Wesley, Whitfield and their associates revitalized and reinforced the truths of real and vibrant Biblical Christianity. The Bible, that during the 18th Century had been a closed book to Englishmen, became the Book of Books and the power of God unto salvation to all who believed it. By the ministry of Spirit-filled men and women proclaiming the life-giving truth of God’s Scriptures, Britain was saved from lapsing into infidelity and joining France in the experience of godless blood-letting history calls the French Revolution.
Although this spiritual and intellectual giant, John Benjamin Wesley, was God’s man in the 18th Century, the real enlightening power did not lie in any human instrument at all. It lay in the Word of God, taken by available Spirit-filled men and women of God, and again opened, free to all who would come to them to drink the water of life. Just as the study, dissemination, and publication of Scripture, accompanied by the power of the Spirit of God, brought life from the dead to Europe in the Reformation of the 16th Century, so did the same Spirit and Scripture bring about the Evangelical Revival and the Great Awakening in America. (The event that has become known as the Great Awakening in America actually began years earlier in the 1720s. And, although the most significant years were from 1740-1742, the revival continued until the 1760s.)

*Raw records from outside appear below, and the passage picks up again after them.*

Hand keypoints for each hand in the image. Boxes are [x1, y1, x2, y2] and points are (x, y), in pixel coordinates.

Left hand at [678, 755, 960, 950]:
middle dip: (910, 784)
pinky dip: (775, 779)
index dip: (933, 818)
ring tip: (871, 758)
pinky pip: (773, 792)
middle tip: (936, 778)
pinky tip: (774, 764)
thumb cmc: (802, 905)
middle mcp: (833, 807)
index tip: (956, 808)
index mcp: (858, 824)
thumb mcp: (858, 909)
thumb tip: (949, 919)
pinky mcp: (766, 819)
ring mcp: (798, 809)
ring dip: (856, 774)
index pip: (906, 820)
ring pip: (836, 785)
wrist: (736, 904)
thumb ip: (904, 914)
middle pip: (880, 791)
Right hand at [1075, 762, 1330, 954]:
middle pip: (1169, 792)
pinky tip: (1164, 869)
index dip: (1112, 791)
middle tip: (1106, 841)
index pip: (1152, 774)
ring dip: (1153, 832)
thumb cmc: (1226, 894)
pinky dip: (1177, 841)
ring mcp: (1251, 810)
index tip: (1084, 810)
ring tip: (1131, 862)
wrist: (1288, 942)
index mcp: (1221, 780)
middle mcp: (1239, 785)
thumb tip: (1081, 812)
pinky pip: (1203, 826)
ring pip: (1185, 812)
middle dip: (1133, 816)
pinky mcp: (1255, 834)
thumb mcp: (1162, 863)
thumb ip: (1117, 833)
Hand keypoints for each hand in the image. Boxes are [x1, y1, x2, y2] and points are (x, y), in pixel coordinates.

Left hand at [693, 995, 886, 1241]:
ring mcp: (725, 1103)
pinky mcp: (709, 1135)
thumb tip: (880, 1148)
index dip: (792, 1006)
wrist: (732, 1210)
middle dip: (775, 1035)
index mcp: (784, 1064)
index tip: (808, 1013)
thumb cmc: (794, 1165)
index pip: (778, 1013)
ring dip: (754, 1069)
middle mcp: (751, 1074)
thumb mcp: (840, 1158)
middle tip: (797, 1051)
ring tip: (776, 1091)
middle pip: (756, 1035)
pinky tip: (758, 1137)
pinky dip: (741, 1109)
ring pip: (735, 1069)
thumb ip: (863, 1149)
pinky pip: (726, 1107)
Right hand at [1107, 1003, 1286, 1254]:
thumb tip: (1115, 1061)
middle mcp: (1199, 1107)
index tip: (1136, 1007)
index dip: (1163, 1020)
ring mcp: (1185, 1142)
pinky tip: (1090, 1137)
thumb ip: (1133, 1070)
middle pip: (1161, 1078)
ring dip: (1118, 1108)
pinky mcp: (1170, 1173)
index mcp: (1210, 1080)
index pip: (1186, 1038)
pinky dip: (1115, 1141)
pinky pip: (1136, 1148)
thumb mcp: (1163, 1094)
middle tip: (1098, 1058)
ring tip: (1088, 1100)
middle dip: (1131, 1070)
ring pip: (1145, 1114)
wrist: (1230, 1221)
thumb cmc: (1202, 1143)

Ask yourself is global destruction unavoidable, or is all the hope given to Christians in the Scriptures, in general, and the gospel of the kingdom of God in particular, powerful enough to alleviate poverty, overcome racial hostility and conflict both inside and outside the Church, outlaw abortion, tear down same sex marriage, and restore true gender identity? Is the Gospel powerful enough to transform not just individual sinners but entire communities, cities, states, nations, and our world for the better? As Bible scholar, Kenneth Gentry asked, “…Which is more powerful? The fall of Adam or the Resurrection of Christ?”
To receive the gospel message – the good news – that is God-authored, Christ-centered, and has a Cross-shaped, Resurrection-sized hole, is to cease to be a “last days” people and become a “new days” people in a new age! It is the invitation of Acts 5:20 – to speak, see, and savor the words of this LIFE. (“Go and stand in the temple and speak to the people all the words of this Life” Acts 5:20).
The new age has been formed in Christ – the new age is being formed in God’s redeemed people – the new age will be formed in the whole of creation – just as Isaac Watts wrote in his hymn, “Joy to the World”: “He makes the blessings flow – far as the curse is found!”
King Jesus will receive the reward of His sufferings and that won’t be a few survivors from a sinking ship, but a number as vast as the sand on the seashore from every tribe and tongue (Rev. 7:9)! They will come to love and obey Him like all the redeemed of God do – by grace alone, though faith alone, through Christ alone, through Spirit-filled men and women proclaiming that the only way of salvation is in the gospel alone! Truly, the Gospel of our salvation is the power of God!
The same truth and power that transformed 18th Century England can, and I believe will, transform, not only America, but eventually the whole world!
Lord, do it again and let it spread from nation to nation for Your glory!